Ronald and Marilyn Levenson, both in their 70s, wanted to retire in Highlands Ranch, where they had lived for 10 years with their three children, now grown.
But when it came time to downsize, the couple couldn’t find a place in their price range. They ended up with a condo in nearby Lone Tree, where prices for homes are typically higher than in Highlands Ranch, but more options in types of housing exist. In Highlands Ranch, homes tend to be geared toward families.
“There aren’t enough affordable condos that you can buy in Highlands Ranch — that’s the biggest mistake,” Marilyn, 71, said. “We didn’t want to move from this area.”
The Levensons represent a rapidly growing demographic in Highlands Ranch — the baby boomer and aging adult population who want to stay in the community but is finding the resources necessary to support them are scarce.
In 2014, the population of Highlands Ranch residents 65 years and older was 7.8 percent, slightly more than double the number from 2000, according to the U.S. Census. In 2014, countywide, the Census counted 9.9 percent of people 65 and older.
By 2030, the Douglas County Senior Initiative, a partnership of Douglas Countygovernment agencies that represents 302,000 citizens, projects that about one in four residents countywide will be 60 years or older — the nation’s most dramatic growth for that population.

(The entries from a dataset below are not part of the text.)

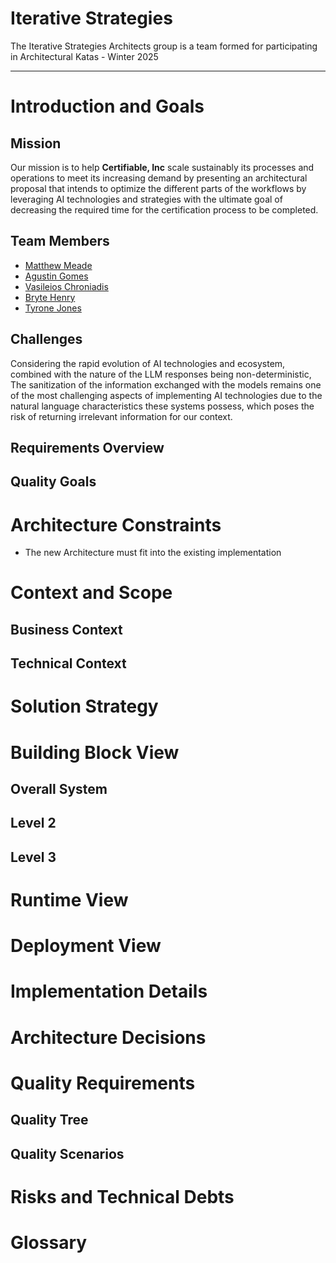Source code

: # Iterative Strategies

The Iterative Strategies Architects group is a team formed for participating in Architectural Katas - Winter 2025

---

# Introduction and Goals

<!-- https://docs.arc42.org/section-1/ -->

## **Mission**

Our mission is to help **Certifiable, Inc** scale sustainably its processes and operations to meet its increasing demand by presenting an architectural proposal that intends to optimize the different parts of the workflows by leveraging AI technologies and strategies with the ultimate goal of decreasing the required time for the certification process to be completed.

## Team Members

- [Matthew Meade](https://www.linkedin.com/in/matthewmeade/)
- [Agustin Gomes](https://www.linkedin.com/in/agustingomes)
- [Vasileios Chroniadis](https://www.linkedin.com/in/chronvas/)
- [Bryte Henry](https://www.linkedin.com/in/bryte-h/)
- [Tyrone Jones](https://www.linkedin.com/in/tyronefjones/)



## **Challenges**

Considering the rapid evolution of AI technologies and ecosystem, combined with the nature of the LLM responses being non-deterministic, The sanitization of the information exchanged with the models remains one of the most challenging aspects of implementing AI technologies due to the natural language characteristics these systems possess, which poses the risk of returning irrelevant information for our context.


## Requirements Overview
<!-- 
    - Short description of the functional requirements
    - From the point of view of the end users
    - Short text description, possibly in a table. 
    - Link to more detailed requirements documentation

    Examples
    - https://docs.arc42.org/examples/overview-example-htmlsc-1/
    - https://docs.arc42.org/examples/overview-example-3/

 -->


## Quality Goals
<!-- 
    - Top 3-5 quality goals for the architecture in a table
    - Note: Goals for the artecture itself, not the product
    - For example reliability, security, sustainability

    Example
    - https://docs.arc42.org/examples/quality-tpu-1/
-->


# Architecture Constraints
<!-- 
    https://docs.arc42.org/section-2/ 

    - Any requirement that constrains the design and implementation, a simple list

    Example: 
    - https://docs.arc42.org/examples/constraints-1/
-->

- The new Architecture must fit into the existing implementation


# Context and Scope
<!-- https://docs.arc42.org/section-3/ -->

## Business Context
<!--
    - The context of business stakeholder's point of view. What data is exchanged and the environment
    - Diagrams shoing the system as a black box, specifying the interfaces with stakeholders
    - Alternatively (or additionally) you can use a table. The title of the table is the name of your system, the three columns contain the name of the communication partner, the inputs, and the outputs.

    Examples
    - https://docs.arc42.org/examples/business-context-1/
    - https://docs.arc42.org/examples/context-business-2/
    - https://docs.arc42.org/examples/business-context-3/

-->

## Technical Context
<!-- 
    - Technical interfaces linking the system to its environment, I/O
    - Interactions with external services or hardware. An example for our project would be if we're interfacing with an external managed AI service?

    Examples
    - https://docs.arc42.org/examples/technical-context-1/
    - https://docs.arc42.org/examples/technical-context-4/

-->


# Solution Strategy
<!-- 
    https://docs.arc42.org/section-4/ 
    
    - A short summary aof the fundamental decisions and soultion strategies that shape the system's architecture
    - Technology Decisions, design or architectural pattern, how to achieve quality goals, revelant org decisions and processes
    - Table or list
    - Link to later sections 5 or 8 for more details
    
    Examples
    - https://docs.arc42.org/examples/solution-strategy-htmlsc-1/
    - https://docs.arc42.org/examples/solution-strategy-mama-2/

-->


# Building Block View
<!-- 
    https://docs.arc42.org/section-5/

    - The static decomposisition of the system as building blocks
    - Modules, components, interfaces, dependencies with relationships and associations
    - Hierarchial collection of diagrams and descriptions

    Levels
    - Level 1: white box description of the overall system together with black box descriptions of all contained building blocks.
    - Level 2: zooms into some building blocks of level 1
    - Level 3: zooms into some building blocks of level 2
    - ...
    - Level n: ...

    Examples:
    - (all levels) https://docs.arc42.org/examples/buildingblock-hsc/
    - (level 1) https://docs.arc42.org/examples/buildingblock-tpu-1/
    - (level 2) https://docs.arc42.org/examples/buildingblock-tpu-2/
-->

## Overall System 
<!-- 
    https://docs.arc42.org/section-5/#51-whitebox-overall-system

    - The decomposition of the overall system using the white box template
    - An overview diagram
    - A motivation for the decomposition
    - Black box descriptions of the building blocks. A list or a table

    Example
    - https://docs.arc42.org/examples/buildingblock-tpu-1/
-->


## Level 2
<!-- 
    - Specify the inner structure of some of the blocks from level 1
    - Please prefer relevance over completeness. Specify only important, surprising, risky, complex or volatile building blocks. 

    Example
    - https://docs.arc42.org/examples/buildingblock-tpu-2/
-->

## Level 3
<!-- 
    - Specify the inner structure of some of the blocks from level 2

-->


<!-- ## Level n ... Not sure how deep we need to go, I'd assume 3 is enough -->



# Runtime View
<!-- 
    https://docs.arc42.org/section-6/

    - This section describes concrete behavior and interaction of the system's building blocks in the form of scenarios
    - Important use cases or features, how they're executed
    - Interactions at critical interfaces
    - Operation and administration - launch, start, stop
    - Error and exception scenarios

    - Note: 
        - The main criterion for the choice of possible scenarios (sequences, workflows) is their architectural relevancy. 
        - It is not important to describe a large number of scenarios. You should rather document a representative selection.

    - Possible scenario notations
        - Numbered list of steps
        - Activity diagrams or flow charts
        - Sequence Diagrams
        - BPMN or EPCs
        - State Machines

    Examples:
    - https://docs.arc42.org/examples/runtime-1/
    - https://docs.arc42.org/examples/runtime-mama-2/
    - https://docs.arc42.org/examples/runtime-tpu-1/
-->


# Deployment View
<!-- 
    https://docs.arc42.org/section-7/

    (We don't have much detail on how the current system is deployed, so not sure how we would deal with that here)

    - Technical infrastructure used to execute the system
    - Elements like geographical locations, environments, hardware, channels, topoligies
    - Mapping of what software runs on which infrastructure elements
    - Can include any different environments, eg if we have prod and testing environments
    - Only include the level of detail necessary

    Example 1
    - https://docs.arc42.org/examples/deployment-1/
    - https://docs.arc42.org/examples/deployment-htmlsc-1/
    - https://docs.arc42.org/examples/deployment-2/
-->


# Implementation Details
<!-- 

    Note: This is called "Crosscutting Concepts" by arc42, but I didn't think that was a good title for the section

    https://docs.arc42.org/section-8/

    Principal regulations and solution ideas that are relevant in multiple parts of the system, such as:
    - Domain Models
    - Architectural patterns or design patterns
    - Rules for using specific technology
    - Implementation rules

    Suggested structure
    - Domain concepts
    - User Experience concepts (UX)
    - Safety and security concepts
    - Architecture and design patterns
    - “Under-the-hood” concepts
    - Development concepts
    - Operational concepts

    Examples:
    - Within a system, a common format for log-messages shall be established, combined with a common convention of choosing the appropriate log-destination. These decisions, along with implementation examples, could be described as “logging-concept”.
    - A system has numerous backend services, that communicate among each other based upon remote procedure calls or http-based REST. Calling services (“consumers”) always need to authenticate themselves to the called service (“provider”). For this authentication, a central common authorization service has to be used. The technical and organizational details such authentication could be described as “backend authentication concept”.
    - https://docs.arc42.org/examples/concept-htmlsc-1/
    - https://docs.arc42.org/examples/concept-htmlsc-2/
    - https://docs.arc42.org/examples/concept-tpu-1/
    - https://docs.arc42.org/examples/concept-tpu-2/
-->


# Architecture Decisions
<!-- 
    https://docs.arc42.org/section-9/

    - Important architecture decisions including rationailes. 
    - We can include links to ./ADRs here
    - Order by importants, date, or something else

    Examples:
    - https://docs.arc42.org/examples/decision-use-adrs/
    - https://docs.arc42.org/examples/decision-htmlsc/
    - https://docs.arc42.org/examples/decision-tpu-1/
-->


# Quality Requirements
<!-- 
    https://docs.arc42.org/section-10/ 

    Make sure to include the high priority goals added in the introduction section
-->

## Quality Tree
<!-- 

    - Table or tree of quality requirements with quality/evalutation scenarios
    - ATAM format: https://en.wikipedia.org/wiki/Architecture_tradeoff_analysis_method
    - Include links to the 'quality scenarios' section

    Example:
    - https://docs.arc42.org/examples/quality-tpu-1/
-->

## Quality Scenarios
<!--
    - Explanations of quality requirements 
    - Descrive what should happen when some stimulus occurs
    - Usage scenarios
        - the system's runtime reaction: efficiency  or peformance
        - Eg the system reacts to a user's request in one second
    - Change scenarios
        - describe a modification of the system or its environment
        - eg: requirements change (needing to change LLMs?)


    Example:
    - https://docs.arc42.org/examples/quality-htmlsc-2/
-->


# Risks and Technical Debts
<!-- 
    https://docs.arc42.org/section-11/

    - Identified technical risks or debts ordered by priority
    - Include suggested measures to minimize, mitigate, or avoid risks

    Examples:
    - https://docs.arc42.org/examples/risk-htmlsc-1/
    - https://docs.arc42.org/examples/risk-tpu-1/
-->


# Glossary
<!-- 
    https://docs.arc42.org/section-12/

    - Important domain and technical terms stakeholders use when discussing the system
    - Table with term and definition columns

    Example:
    - https://docs.arc42.org/examples/glossary-1/
-->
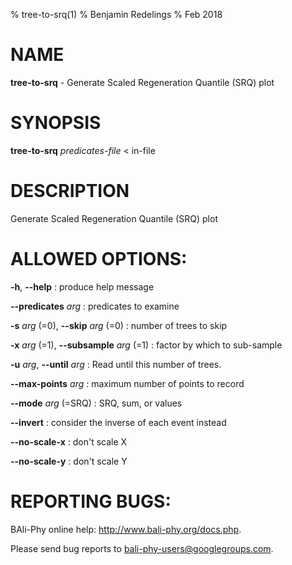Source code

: % tree-to-srq(1)
% Benjamin Redelings
% Feb 2018

# NAME

**tree-to-srq** - Generate Scaled Regeneration Quantile (SRQ) plot

# SYNOPSIS

**tree-to-srq** _predicates-file_ < in-file

# DESCRIPTION

Generate Scaled Regeneration Quantile (SRQ) plot

# ALLOWED OPTIONS:
**-h**, **--help**
: produce help message

**--predicates** _arg_
: predicates to examine

**-s** _arg_ (=0), **--skip** _arg_ (=0)
: number of trees to skip

**-x** _arg_ (=1), **--subsample** _arg_ (=1)
: factor by which to sub-sample

**-u** _arg_, **--until** _arg_
: Read until this number of trees.

**--max-points** _arg_
: maximum number of points to record

**--mode** _arg_ (=SRQ)
: SRQ, sum, or values

**--invert**
: consider the inverse of each event instead

**--no-scale-x**
: don't scale X

**--no-scale-y**
: don't scale Y


# REPORTING BUGS:
 BAli-Phy online help: <http://www.bali-phy.org/docs.php>.

Please send bug reports to <bali-phy-users@googlegroups.com>.

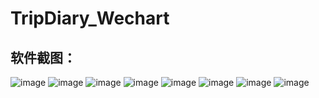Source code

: # TripDiary_Wechart
软件截图：
-------------
![image](https://github.com/GGADprogrammer/TripDiary_Wechart/blob/master/%E8%BF%90%E8%A1%8C%E6%95%88%E6%9E%9C%E6%88%AA%E5%9B%BE/IMG_2644(20191229-153211).jpg)
![image](https://github.com/GGADprogrammer/TripDiary_Wechart/blob/master/%E8%BF%90%E8%A1%8C%E6%95%88%E6%9E%9C%E6%88%AA%E5%9B%BE/IMG_2645(20191229-153221).jpg)
![image](https://github.com/GGADprogrammer/TripDiary_Wechart/blob/master/%E8%BF%90%E8%A1%8C%E6%95%88%E6%9E%9C%E6%88%AA%E5%9B%BE/IMG_2646(20191229-153225).jpg)
![image](https://github.com/GGADprogrammer/TripDiary_Wechart/blob/master/%E8%BF%90%E8%A1%8C%E6%95%88%E6%9E%9C%E6%88%AA%E5%9B%BE/IMG_2647(20191229-153234).jpg)
![image](https://github.com/GGADprogrammer/TripDiary_Wechart/blob/master/%E8%BF%90%E8%A1%8C%E6%95%88%E6%9E%9C%E6%88%AA%E5%9B%BE/IMG_2648(20191229-153246).jpg)
![image](https://github.com/GGADprogrammer/TripDiary_Wechart/blob/master/%E8%BF%90%E8%A1%8C%E6%95%88%E6%9E%9C%E6%88%AA%E5%9B%BE/IMG_2649(20191229-153300).jpg)
![image](https://github.com/GGADprogrammer/TripDiary_Wechart/blob/master/%E8%BF%90%E8%A1%8C%E6%95%88%E6%9E%9C%E6%88%AA%E5%9B%BE/IMG_2650(20191229-153534).jpg)
![image](https://github.com/GGADprogrammer/TripDiary_Wechart/blob/master/%E8%BF%90%E8%A1%8C%E6%95%88%E6%9E%9C%E6%88%AA%E5%9B%BE/IMG_2651(20191229-153553).jpg)
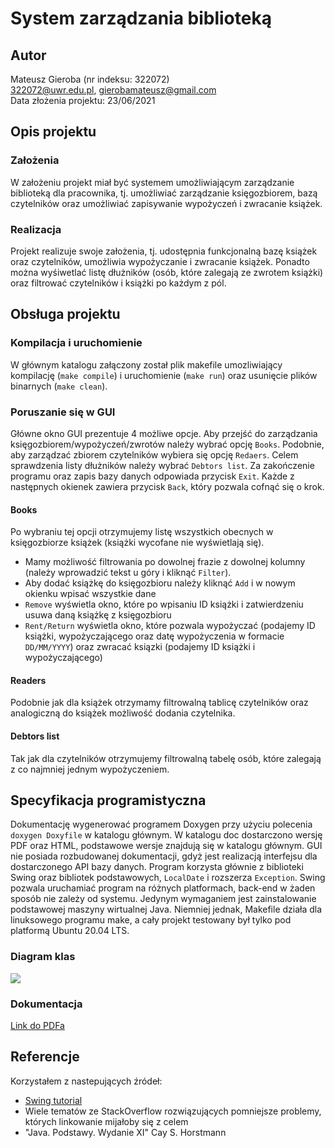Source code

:# System zarządzania biblioteką

## Autor
Mateusz Gieroba (nr indeksu: 322072) \
322072@uwr.edu.pl, gierobamateusz@gmail.com \
Data złożenia projektu: 23/06/2021

## Opis projektu

### Założenia

W założeniu projekt miał być systemem umożliwiającym zarządzanie biblioteką dla pracownika, tj. umożliwiać zarządzanie księgozbiorem, bazą czytelników oraz umożliwiać zapisywanie wypożyczeń i zwracanie książek.

### Realizacja

Projekt realizuje swoje założenia, tj. udostępnia funkcjonalną bazę książek oraz czytelników, umożliwia wypożyczanie i zwracanie książek. Ponadto można wyśiwetlać listę dłużników (osób, które zalegają ze zwrotem książki) oraz filtrować czytelników i książki po każdym z pól.

## Obsługa projektu

### Kompilacja i uruchomienie

W głównym katalogu załączony został plik makefile umozliwiający kompilację (`make compile`) i uruchomienie (`make run`) oraz usunięcie plików binarnych (`make clean`).

### Poruszanie się w GUI

Główne okno GUI prezentuje 4 możliwe opcje. Aby przejść do zarządzania księgozbiorem/wypożyczeń/zwrotów należy wybrać opcję `Books`. Podobnie, aby zarządzać zbiorem czytelników wybiera się opcję `Redaers`. Celem sprawdzenia listy dłużników należy wybrać `Debtors list`. Za zakończenie programu oraz zapis bazy danych odpowiada przycisk `Exit`. Każde z następnych okienek zawiera przycisk `Back`, który pozwala cofnąć się o krok.

#### Books

Po wybraniu tej opcji otrzymujemy listę wszystkich obecnych w księgozbiorze książek (książki wycofane nie wyświetlają się). 
- Mamy możliwość filtrowania po dowolnej frazie z dowolnej kolumny (należy wprowadzić tekst u góry i kliknąć `Filter`).
- Aby dodać książkę do księgozbioru należy kliknąć `Add` i w nowym okienku wpisać wszystkie dane
- `Remove` wyświetla okno, które po wpisaniu ID książki i zatwierdzeniu usuwa daną książkę z księgozbioru
- `Rent/Return` wyświetla okno, które pozwala wypożyczać (podajemy ID książki, wypożyczającego oraz datę wypożyczenia w formacie `DD/MM/YYYY`) oraz zwracać ksiązki (podajemy ID książki i wypożyczającego)

#### Readers

Podobnie jak dla książek otrzymamy filtrowalną tablicę czytelników oraz analogiczną do książek możliwość dodania czytelnika.

#### Debtors list

Tak jak dla czytelników otrzymujemy filtrowalną tabelę osób, które zalegają z co najmniej jednym wypożyczeniem.

## Specyfikacja programistyczna

Dokumentację wygenerować programem Doxygen przy użyciu polecenia `doxygen Doxyfile` w katalogu głównym. W katalogu doc dostarczono wersję PDF oraz HTML, podstawowe wersje znajdują się w katalogu głównym. GUI nie posiada rozbudowanej dokumentacji, gdyż jest realizacją interfejsu dla dostarczonego API bazy danych. Program korzysta głównie z biblioteki Swing oraz bibliotek podstawowych, `LocalDate` i rozszerza `Exception`. Swing pozwala uruchamiać program na różnych platformach, back-end w żaden sposób nie zależy od systemu. Jedynym wymaganiem jest zainstalowanie podstawowej maszyny wirtualnej Java.
Niemniej jednak, Makefile działa dla linuksowego programu make, a cały projekt testowany był tylko pod platformą Ubuntu 20.04 LTS.

### Diagram klas

![](https://i.imgur.com/w2hKyFj.png)

### Dokumentacja

[Link do PDFa](https://pdfhost.io/v/cvS0x0uGx_refmanpdf.pdf)

## Referencje

Korzystałem z nastepujących źródeł:
- [Swing tutorial](https://www.youtube.com/watch?v=Kmgo00avvEw)
- Wiele tematów ze StackOverflow rozwiązujących pomniejsze problemy, których linkowanie mijałoby się z celem
- "Java. Podstawy. Wydanie XI" Cay S. Horstmann
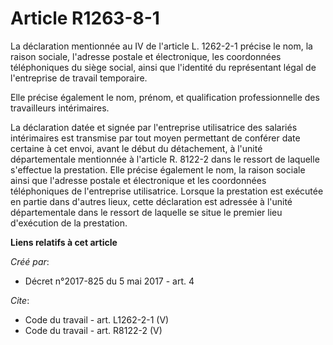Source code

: # Article R1263-8-1

La déclaration mentionnée au IV de l'article L. 1262-2-1 précise le nom, la raison sociale, l'adresse postale et
électronique, les coordonnées téléphoniques du siège social, ainsi que l'identité du représentant légal de l'entreprise de
travail temporaire. 

Elle précise également le nom, prénom, et qualification professionnelle des travailleurs intérimaires. 

La déclaration datée et signée par l'entreprise utilisatrice des salariés intérimaires est transmise par tout moyen
permettant de conférer date certaine à cet envoi, avant le début du détachement, à l'unité départementale mentionnée à
l'article R. 8122-2 dans le ressort de laquelle s'effectue la prestation. Elle précise également le nom, la raison sociale
ainsi que l'adresse postale et électronique et les coordonnées téléphoniques de l'entreprise utilisatrice. Lorsque la
prestation est exécutée en partie dans d'autres lieux, cette déclaration est adressée à l'unité départementale dans le
ressort de laquelle se situe le premier lieu d'exécution de la prestation.

**Liens relatifs à cet article**

_Créé par_:

  - Décret n°2017-825 du 5 mai 2017 - art. 4

_Cite_:

  - Code du travail - art. L1262-2-1 (V)
  - Code du travail - art. R8122-2 (V)
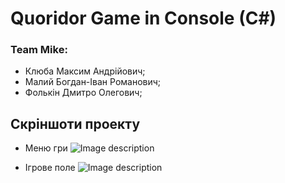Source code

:# Quoridor Game in Console (C#)

### Team Mike:
* Клюба Максим Андрійович;
* Малий Богдан-Іван Романович;
* Фолькін Дмитро Олегович;

## Скріншоти проекту
- Меню гри
![Image description](https://github.com/MaxKliuba/QuoridorConsole/img/img1.png)

- Ігрове поле
![Image description](https://github.com/MaxKliuba/QuoridorConsole/img/img2.png)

But the amenities that make living easier for seniors — such as accessible and affordable transportation and affordable housing — are limited in Highlands Ranch and throughout Douglas County, according to a 2013 Douglas County Senior Initiative survey of 648 seniors age 56 and older.
“There are needs expressed across the entire population every time we do a survey,” said Jennifer Eby, Douglas County’s community and resource service manager. “They want to be able to age in place and have services available to make that possible.”
“Douglas County,” said Suzanne Hartley, 70, who moved to Highlands Ranch when she was about 34 years old, “isn’t prepared for us.”
Highlands Ranch seniors say they also need a dedicated space for recreational and social activities. Although the community has senior organizations that provide social interaction, such as a Senior Outreach Program, a Senior Club and a 50 and Better activity club, a senior center would create a place to grow and expand programs that would bring more seniors together, they say.
Experts in the gerontology field call the explosion in the aging population the “silver tsunami,” said Jodie McCann, senior outreach coordinator for the Highlands Ranch Metro District.
Hartley has seen the wave coming.
“I’ve noticed in the last (couple of) years that people are moving here and staying here,” Hartley said, “and people are coming here for family.”
That family draw, along with more and more adults who are “aging in place,” a term that describes seniors who can live independently on their own, are two primary reasons for the soaring senior populationin the county, Eby said.
Among McCann’s responsibilities is to educate aging adults on how to get involved and plan for the future.
“Don’t let aging happen to you,” she tells them. “Choose how you will happen to aging.”
But to do that well, the community needs supporting resources.
Highlands Ranch was planned to accommodate the family lifestyle, McCann said. And “what’s good for older people is also good for younger people.”